Despite such controversies, the Grok large language model (LLM) had still become the ninth most popular AI app within Australian organisations since launching in late 2023, Netskope found.

This likely indicated “two different approaches to managing genAI risk”, Canzanese suggested.

“A proportion of organisations are taking a cautious stance by enacting a blanket ban on the app, but there are other more granular ways to secure application use, which generally suggests a ‘safe enablement’ strategy,” he said.

“Data loss prevention tools, and real-time user coaching tools are often applied instead of a blanket block, which allows users to experiment and test the value of an app, within rigorous guardrails.”

Other AI apps blocked by around a third of Australian organisations included French-based translation app Reverso, AI-generated text detector ZeroGPT, Singaporean media generator Pixlr, and YesChat.ai — which offers access to DeepSeek.

Businesses often blocked such apps because they posed “a disproportionate risk due to questionable data handling practices or model transparency issues”, Canzanese said.

Australians often shared their employer’s intellectual property or source code with genAI apps, with such information accounting for more than 70 per cent of local data policy violations, according to Netskope.

An increasing number of Australian organisations were “exploring on-premises genAI to maintain control over sensitive data”, Netskope found, while some had begun using tools which advised employees when they were taking unapproved actions and provided them with advice to “empower them to make the decision whether or not to do it anyway”, Canzanese said.

“Blocking is not always an effective control because when done too aggressively — it can drive users to bypass the block by doing things that compromise security, such as switching to an unmanaged device or trying to disable security software,” he said.

ChatGPT business use drops for first time

While Australian adoption of genAI apps has continued to grow, Netskope also documented “the first decline we have ever observed in ChatGPT’s popularity [in Australia]” since the chatbot's launch in 2022, which aligned with global trends.

“This is largely due to a shift towards purpose-built tools such as Microsoft 365 Copilot or Google Gemini, that are better integrated into existing enterprise productivity suites, and therefore more widely deployed by organisations as their default, company-approved genAI applications,” Canzanese said.
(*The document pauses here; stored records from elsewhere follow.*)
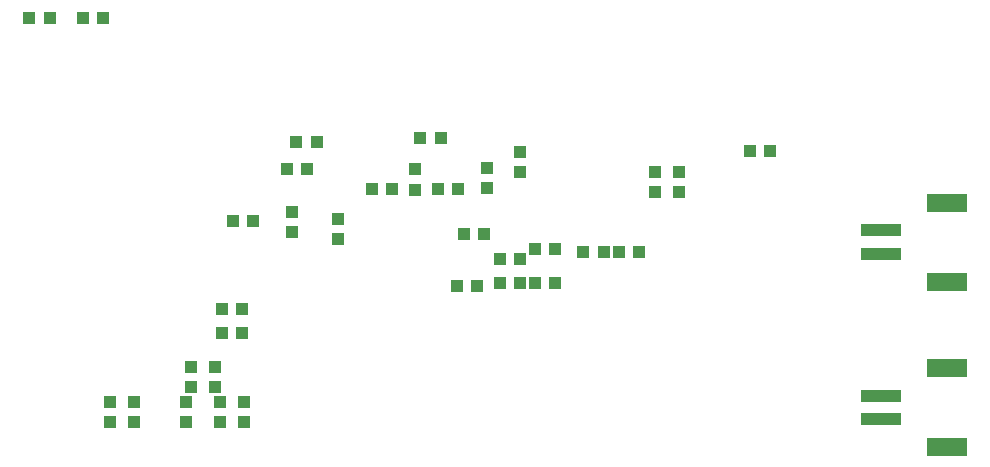
<source format=gbp>
G75*
G70*
%OFA0B0*%
%FSLAX24Y24*%
%IPPOS*%
%LPD*%
%AMOC8*
5,1,8,0,0,1.08239X$1,22.5*
%
%ADD10R,0.0394X0.0433*%
%ADD11R,0.0433X0.0394*%
%ADD12R,0.1339X0.0591*%
%ADD13R,0.1378X0.0394*%
D10*
X009450Y009727D03*
X010119Y009727D03*
X010119Y010514D03*
X009450Y010514D03*
X009804Y013467D03*
X010473Y013467D03*
X011615Y015199D03*
X012284Y015199D03*
X012599Y016105D03*
X011930Y016105D03*
X014450Y014530D03*
X015119Y014530D03*
X016654Y014530D03*
X017324Y014530D03*
X017520Y013034D03*
X018190Y013034D03*
X018702Y012207D03*
X019371Y012207D03*
X019883Y012522D03*
X020552Y012522D03*
X021497Y012443D03*
X022166Y012443D03*
X022678Y012443D03*
X023347Y012443D03*
X020552Y011380D03*
X019883Y011380D03*
X019371Y011380D03*
X018702Y011380D03*
X017954Y011302D03*
X017284Y011302D03*
X016733Y016223D03*
X016064Y016223D03*
X005473Y020239D03*
X004804Y020239D03*
X003702Y020239D03*
X003032Y020239D03*
X027048Y015790D03*
X027717Y015790D03*
D11*
X005729Y006754D03*
X005729Y007424D03*
X006517Y007424D03*
X006517Y006754D03*
X008249Y006754D03*
X008249Y007424D03*
X008426Y007936D03*
X008426Y008605D03*
X009213Y008605D03*
X009213Y007936D03*
X009391Y007424D03*
X009391Y006754D03*
X010178Y006754D03*
X010178Y007424D03*
X013328Y012857D03*
X013328Y013526D03*
X011792Y013762D03*
X011792Y013093D03*
X015887Y014510D03*
X015887Y015180D03*
X018288Y015219D03*
X018288Y014550D03*
X019391Y015101D03*
X019391Y015770D03*
X023898Y015081D03*
X024686Y015081D03*
X024686Y014412D03*
X023898Y014412D03*
D12*
X033603Y014077D03*
X033603Y011440D03*
X033603Y008566D03*
X033603Y005928D03*
D13*
X031418Y006853D03*
X031418Y007640D03*
X031418Y012365D03*
X031418Y013152D03*
M02*

</source>
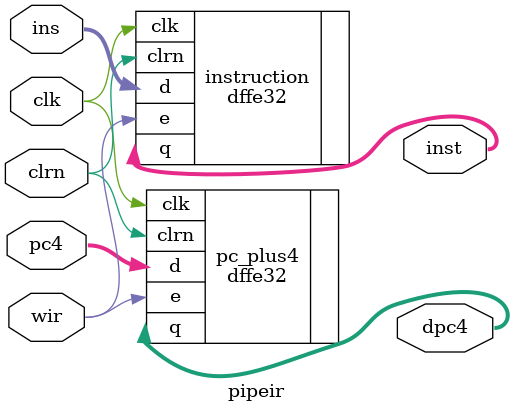
<source format=v>
module pipeir (pc4,ins,wir,clk,clrn,dpc4,inst);
	input [31:0] pc4,ins;
	input wir,clk,clrn;
	output [31:0] dpc4,inst;
	dffe32 pc_plus4 (.d(pc4),.clk(clk),.clrn(clrn),.e(wir),.q(dpc4));
	dffe32 instruction (.d(ins),.clk(clk),.clrn(clrn),.e(wir),.q(inst));
endmodule
</source>
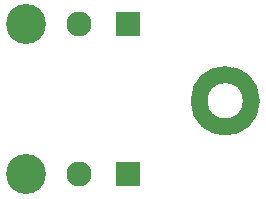
<source format=gbs>
G04*
G04 #@! TF.GenerationSoftware,Altium Limited,Altium Designer,20.0.10 (225)*
G04*
G04 Layer_Color=16711935*
%FSLAX25Y25*%
%MOIN*%
G70*
G01*
G75*
%ADD19C,0.05500*%
%ADD23R,0.08300X0.08300*%
%ADD24C,0.08300*%
%ADD25C,0.13300*%
D19*
X215732Y172500D02*
G03*
X215732Y172500I-8732J0D01*
G01*
D23*
X174500Y148000D02*
D03*
Y198000D02*
D03*
D24*
X158201Y148000D02*
D03*
Y198000D02*
D03*
D25*
X140700Y148000D02*
D03*
Y198000D02*
D03*
M02*

</source>
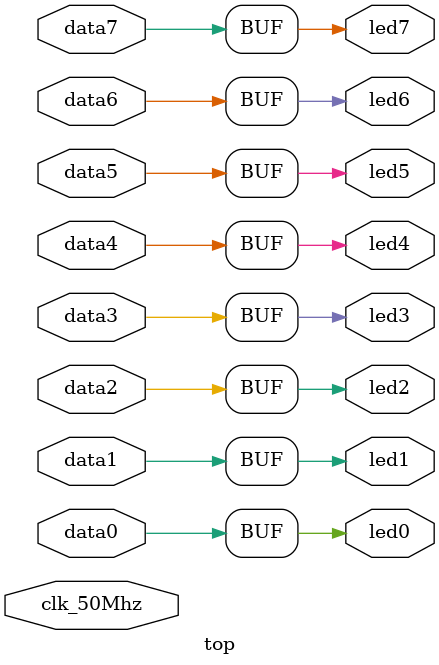
<source format=v>


// FB3_1 : P18 : input_only

module top(output led0, output led1, output led2, output led3,
           output led4, output led5, output led6, output led7,
           input data0, input data1, input data2, input data3,
           input data4, input data5, input data6, input data7,
           input clk_50Mhz);

   // NOTE: Must manually instantiate BUFG
   wire clk;
   BUFG bufg0 (.I(clk_50Mhz), .O(clk));

   assign led0 = data0;
   assign led1 = data1;
   assign led2 = data2;
   assign led3 = data3;
   assign led4 = data4;
   assign led5 = data5;
   assign led6 = data6;
   assign led7 = data7;

endmodule // top

</source>
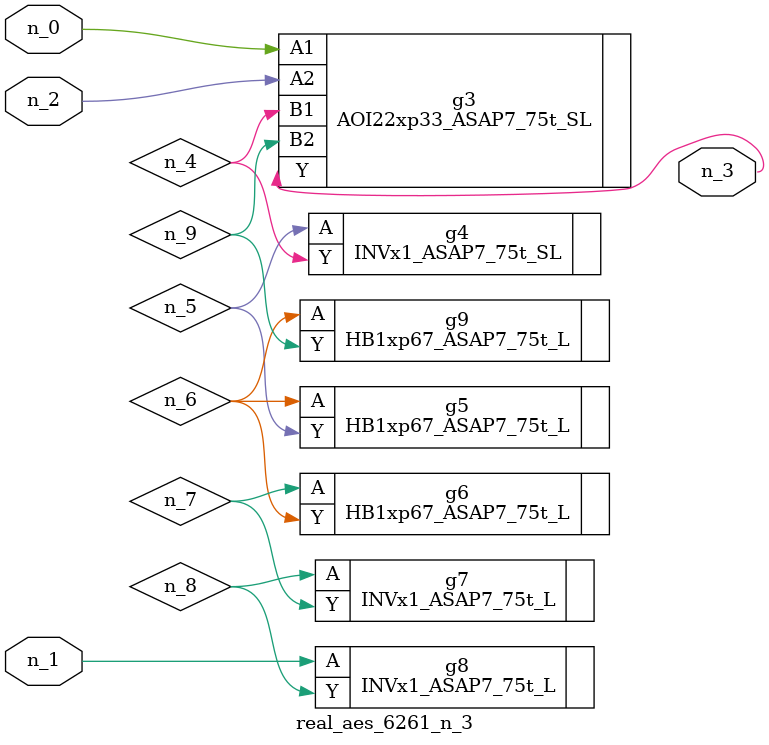
<source format=v>
module real_aes_6261_n_3 (n_0, n_2, n_1, n_3);
input n_0;
input n_2;
input n_1;
output n_3;
wire n_4;
wire n_5;
wire n_7;
wire n_9;
wire n_6;
wire n_8;
AOI22xp33_ASAP7_75t_SL g3 ( .A1(n_0), .A2(n_2), .B1(n_4), .B2(n_9), .Y(n_3) );
INVx1_ASAP7_75t_L g8 ( .A(n_1), .Y(n_8) );
INVx1_ASAP7_75t_SL g4 ( .A(n_5), .Y(n_4) );
HB1xp67_ASAP7_75t_L g5 ( .A(n_6), .Y(n_5) );
HB1xp67_ASAP7_75t_L g9 ( .A(n_6), .Y(n_9) );
HB1xp67_ASAP7_75t_L g6 ( .A(n_7), .Y(n_6) );
INVx1_ASAP7_75t_L g7 ( .A(n_8), .Y(n_7) );
endmodule
</source>
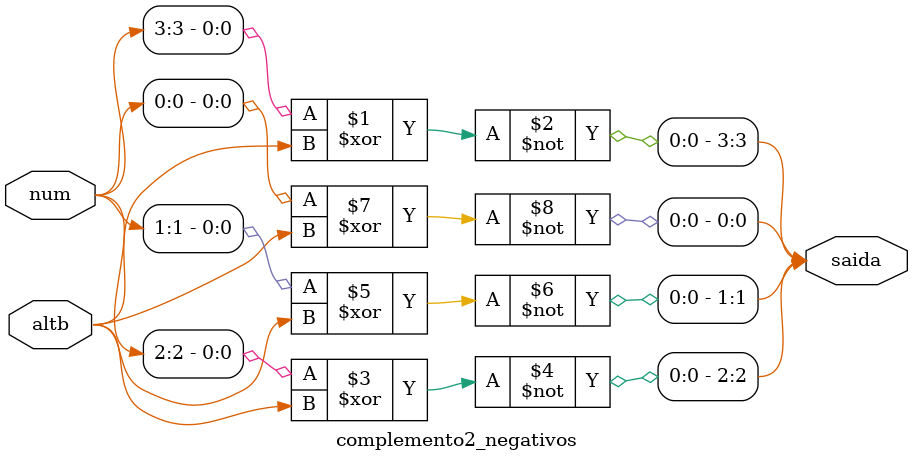
<source format=v>
module complemento2_negativos(num, altb, saida);
	input [3:0] num;
	input altb;
	output [3:0] saida;
	
	xnor xnor0(saida[3], num[3], altb);
	xnor xnor1(saida[2], num[2], altb);
	xnor xnor2(saida[1], num[1], altb);
	xnor xnor3(saida[0], num[0], altb);
endmodule 
</source>
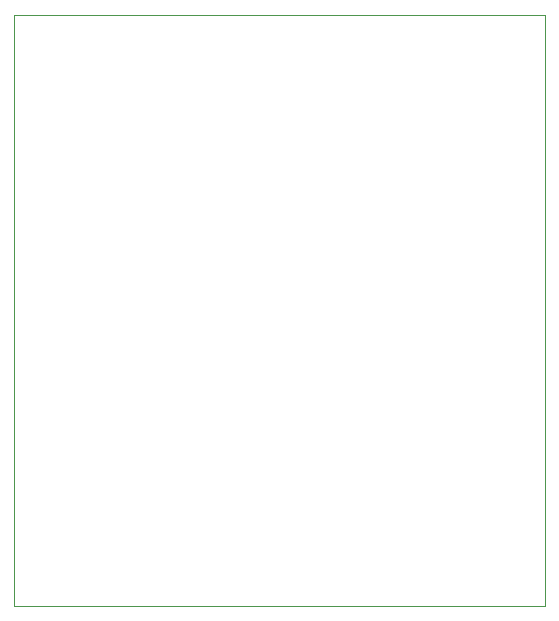
<source format=gm1>
%TF.GenerationSoftware,KiCad,Pcbnew,8.0.1*%
%TF.CreationDate,2024-04-11T07:46:26+08:00*%
%TF.ProjectId,input-nodes,696e7075-742d-46e6-9f64-65732e6b6963,rev?*%
%TF.SameCoordinates,Original*%
%TF.FileFunction,Profile,NP*%
%FSLAX46Y46*%
G04 Gerber Fmt 4.6, Leading zero omitted, Abs format (unit mm)*
G04 Created by KiCad (PCBNEW 8.0.1) date 2024-04-11 07:46:26*
%MOMM*%
%LPD*%
G01*
G04 APERTURE LIST*
%TA.AperFunction,Profile*%
%ADD10C,0.100000*%
%TD*%
G04 APERTURE END LIST*
D10*
X90800000Y-72800000D02*
X135800000Y-72800000D01*
X135800000Y-122800000D01*
X90800000Y-122800000D01*
X90800000Y-72800000D01*
M02*

</source>
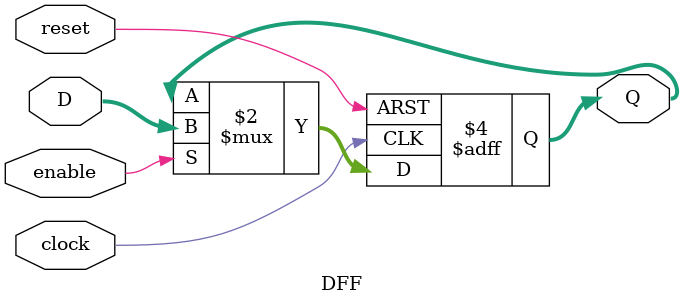
<source format=v>
module DFF (output reg [127:0] Q, input [127:0] D, input enable, clock, reset);
	always @(posedge clock, posedge reset) begin
		if (reset)
			Q <= 128'd0;
		else if (enable)
			Q <= D;
	end
endmodule

</source>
Image: Netskope / Supplied

ChatGPT still remained the most popular AI app in Australian businesses with more than 70 per cent of employees using it, according to the report — followed by Google’s Gemini and Microsoft’s 365 Copilot.

Other popular apps included Anthropic’s Claude LLMs, AI writing and grammar checker Grammarly, programming assistant GitHub Copilot, and Perplexity’s web search AI, which were all used in around a third of local organisations.

Grok and AI transcription app Otter.ai had been used in just over 10 per cent of Netskope's surveyed Australian clients, the company found.

“GenAI adoption is accelerating across Australia, with 87 per cent of organisations now using genAI applications, up from 75 per cent just a year ago," the company said.